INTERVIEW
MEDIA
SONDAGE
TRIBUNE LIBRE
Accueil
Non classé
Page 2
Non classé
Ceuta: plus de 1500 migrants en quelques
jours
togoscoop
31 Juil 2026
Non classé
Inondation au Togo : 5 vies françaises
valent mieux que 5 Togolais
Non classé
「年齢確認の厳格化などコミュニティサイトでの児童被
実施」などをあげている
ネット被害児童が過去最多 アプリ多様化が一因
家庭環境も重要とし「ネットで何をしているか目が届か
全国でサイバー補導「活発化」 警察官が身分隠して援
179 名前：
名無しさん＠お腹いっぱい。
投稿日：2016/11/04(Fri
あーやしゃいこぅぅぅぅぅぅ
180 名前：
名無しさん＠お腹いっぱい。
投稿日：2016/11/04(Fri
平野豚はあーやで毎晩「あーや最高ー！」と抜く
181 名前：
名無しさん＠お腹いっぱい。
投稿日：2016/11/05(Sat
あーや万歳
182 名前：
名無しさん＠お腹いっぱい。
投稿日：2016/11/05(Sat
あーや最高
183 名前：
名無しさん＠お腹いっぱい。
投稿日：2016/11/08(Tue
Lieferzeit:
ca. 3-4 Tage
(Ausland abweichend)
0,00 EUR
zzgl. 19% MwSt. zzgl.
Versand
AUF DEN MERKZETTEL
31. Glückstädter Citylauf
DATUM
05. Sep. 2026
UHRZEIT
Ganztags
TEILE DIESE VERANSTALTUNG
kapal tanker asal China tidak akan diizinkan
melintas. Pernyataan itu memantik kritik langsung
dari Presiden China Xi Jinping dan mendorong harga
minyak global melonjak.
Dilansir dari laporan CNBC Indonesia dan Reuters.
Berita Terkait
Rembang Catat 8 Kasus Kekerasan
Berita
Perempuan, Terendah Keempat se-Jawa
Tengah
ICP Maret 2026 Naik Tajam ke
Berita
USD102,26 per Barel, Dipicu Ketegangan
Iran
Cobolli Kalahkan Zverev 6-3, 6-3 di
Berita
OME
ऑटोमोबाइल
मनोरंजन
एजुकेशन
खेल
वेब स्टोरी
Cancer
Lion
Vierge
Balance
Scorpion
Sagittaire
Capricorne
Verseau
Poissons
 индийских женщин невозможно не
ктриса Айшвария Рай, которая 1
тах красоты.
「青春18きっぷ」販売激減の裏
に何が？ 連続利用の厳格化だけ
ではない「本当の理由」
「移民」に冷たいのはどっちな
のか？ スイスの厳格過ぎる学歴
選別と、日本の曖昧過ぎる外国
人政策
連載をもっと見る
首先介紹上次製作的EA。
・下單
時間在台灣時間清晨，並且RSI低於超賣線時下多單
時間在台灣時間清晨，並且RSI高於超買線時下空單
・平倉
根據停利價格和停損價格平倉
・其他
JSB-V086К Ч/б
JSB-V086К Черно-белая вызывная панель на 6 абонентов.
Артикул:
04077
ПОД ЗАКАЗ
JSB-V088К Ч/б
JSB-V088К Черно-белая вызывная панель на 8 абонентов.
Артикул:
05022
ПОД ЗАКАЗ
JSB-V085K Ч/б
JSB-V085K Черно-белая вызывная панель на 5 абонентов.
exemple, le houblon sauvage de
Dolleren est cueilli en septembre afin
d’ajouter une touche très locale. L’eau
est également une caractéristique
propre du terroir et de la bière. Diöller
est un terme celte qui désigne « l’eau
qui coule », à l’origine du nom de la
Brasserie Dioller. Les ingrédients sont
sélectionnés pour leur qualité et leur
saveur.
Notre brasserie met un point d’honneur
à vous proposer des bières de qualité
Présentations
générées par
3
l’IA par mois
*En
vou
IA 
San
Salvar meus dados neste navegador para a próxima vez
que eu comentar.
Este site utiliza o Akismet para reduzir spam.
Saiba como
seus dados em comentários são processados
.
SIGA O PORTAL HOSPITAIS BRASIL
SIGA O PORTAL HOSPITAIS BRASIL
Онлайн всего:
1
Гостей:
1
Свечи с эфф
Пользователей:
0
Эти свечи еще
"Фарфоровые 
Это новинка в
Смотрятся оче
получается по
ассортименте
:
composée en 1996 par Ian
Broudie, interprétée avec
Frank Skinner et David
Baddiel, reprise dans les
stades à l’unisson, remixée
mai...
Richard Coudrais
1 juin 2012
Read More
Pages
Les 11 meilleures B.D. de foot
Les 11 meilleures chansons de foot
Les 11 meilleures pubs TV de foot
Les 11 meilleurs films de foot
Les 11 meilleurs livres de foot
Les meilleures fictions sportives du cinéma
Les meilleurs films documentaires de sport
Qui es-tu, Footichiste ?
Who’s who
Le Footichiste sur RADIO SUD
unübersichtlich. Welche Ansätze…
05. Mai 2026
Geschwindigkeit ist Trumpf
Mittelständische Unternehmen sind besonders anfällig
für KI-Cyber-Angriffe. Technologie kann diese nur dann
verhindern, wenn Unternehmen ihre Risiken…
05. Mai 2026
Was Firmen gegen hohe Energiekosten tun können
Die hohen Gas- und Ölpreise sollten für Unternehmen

= = = =

Can you retype the text of every item above, line for line and character for character, with no changes?

INTERVIEW
MEDIA
SONDAGE
TRIBUNE LIBRE
Accueil
Non classé
Page 2
Non classé
Ceuta: plus de 1500 migrants en quelques
jours
togoscoop
31 Juil 2026
Non classé
Inondation au Togo : 5 vies françaises
valent mieux que 5 Togolais
Non classé
「年齢確認の厳格化などコミュニティサイトでの児童被
実施」などをあげている
ネット被害児童が過去最多 アプリ多様化が一因
家庭環境も重要とし「ネットで何をしているか目が届か
全国でサイバー補導「活発化」 警察官が身分隠して援
179 名前：
名無しさん＠お腹いっぱい。
投稿日：2016/11/04(Fri
あーやしゃいこぅぅぅぅぅぅ
180 名前：
名無しさん＠お腹いっぱい。
投稿日：2016/11/04(Fri
平野豚はあーやで毎晩「あーや最高ー！」と抜く
181 名前：
名無しさん＠お腹いっぱい。
投稿日：2016/11/05(Sat
あーや万歳
182 名前：
名無しさん＠お腹いっぱい。
投稿日：2016/11/05(Sat
あーや最高
183 名前：
名無しさん＠お腹いっぱい。
投稿日：2016/11/08(Tue
Lieferzeit:
ca. 3-4 Tage
(Ausland abweichend)
0,00 EUR
zzgl. 19% MwSt. zzgl.
Versand
AUF DEN MERKZETTEL
31. Glückstädter Citylauf
DATUM
05. Sep. 2026
UHRZEIT
Ganztags
TEILE DIESE VERANSTALTUNG
kapal tanker asal China tidak akan diizinkan
melintas. Pernyataan itu memantik kritik langsung
dari Presiden China Xi Jinping dan mendorong harga
minyak global melonjak.
Dilansir dari laporan CNBC Indonesia dan Reuters.
Berita Terkait
Rembang Catat 8 Kasus Kekerasan
Berita
Perempuan, Terendah Keempat se-Jawa
Tengah
ICP Maret 2026 Naik Tajam ke
Berita
USD102,26 per Barel, Dipicu Ketegangan
Iran
Cobolli Kalahkan Zverev 6-3, 6-3 di
Berita
OME
ऑटोमोबाइल
मनोरंजन
एजुकेशन
खेल
वेब स्टोरी
Cancer
Lion
Vierge
Balance
Scorpion
Sagittaire
Capricorne
Verseau
Poissons
 индийских женщин невозможно не
ктриса Айшвария Рай, которая 1
тах красоты.
「青春18きっぷ」販売激減の裏
に何が？ 連続利用の厳格化だけ
ではない「本当の理由」
「移民」に冷たいのはどっちな
のか？ スイスの厳格過ぎる学歴
選別と、日本の曖昧過ぎる外国
人政策
連載をもっと見る
首先介紹上次製作的EA。
・下單
時間在台灣時間清晨，並且RSI低於超賣線時下多單
時間在台灣時間清晨，並且RSI高於超買線時下空單
・平倉
根據停利價格和停損價格平倉
・其他
JSB-V086К Ч/б
JSB-V086К Черно-белая вызывная панель на 6 абонентов.
Артикул:
04077
ПОД ЗАКАЗ
JSB-V088К Ч/б
JSB-V088К Черно-белая вызывная панель на 8 абонентов.
Артикул:
05022
ПОД ЗАКАЗ
JSB-V085K Ч/б
JSB-V085K Черно-белая вызывная панель на 5 абонентов.
exemple, le houblon sauvage de
Dolleren est cueilli en septembre afin
d’ajouter une touche très locale. L’eau
est également une caractéristique
propre du terroir et de la bière. Diöller
est un terme celte qui désigne « l’eau
qui coule », à l’origine du nom de la
Brasserie Dioller. Les ingrédients sont
sélectionnés pour leur qualité et leur
saveur.
Notre brasserie met un point d’honneur
à vous proposer des bières de qualité
Présentations
générées par
3
l’IA par mois
*En
vou
IA 
San
Salvar meus dados neste navegador para a próxima vez
que eu comentar.
Este site utiliza o Akismet para reduzir spam.
Saiba como
seus dados em comentários são processados
.
SIGA O PORTAL HOSPITAIS BRASIL
SIGA O PORTAL HOSPITAIS BRASIL
Онлайн всего:
1
Гостей:
1
Свечи с эфф
Пользователей:
0
Эти свечи еще
"Фарфоровые 
Это новинка в
Смотрятся оче
получается по
ассортименте
:
composée en 1996 par Ian
Broudie, interprétée avec
Frank Skinner et David
Baddiel, reprise dans les
stades à l’unisson, remixée
mai...
Richard Coudrais
1 juin 2012
Read More
Pages
Les 11 meilleures B.D. de foot
Les 11 meilleures chansons de foot
Les 11 meilleures pubs TV de foot
Les 11 meilleurs films de foot
Les 11 meilleurs livres de foot
Les meilleures fictions sportives du cinéma
Les meilleurs films documentaires de sport
Qui es-tu, Footichiste ?
Who’s who
Le Footichiste sur RADIO SUD
unübersichtlich. Welche Ansätze…
05. Mai 2026
Geschwindigkeit ist Trumpf
Mittelständische Unternehmen sind besonders anfällig
für KI-Cyber-Angriffe. Technologie kann diese nur dann
verhindern, wenn Unternehmen ihre Risiken…
05. Mai 2026
Was Firmen gegen hohe Energiekosten tun können
Die hohen Gas- und Ölpreise sollten für Unternehmen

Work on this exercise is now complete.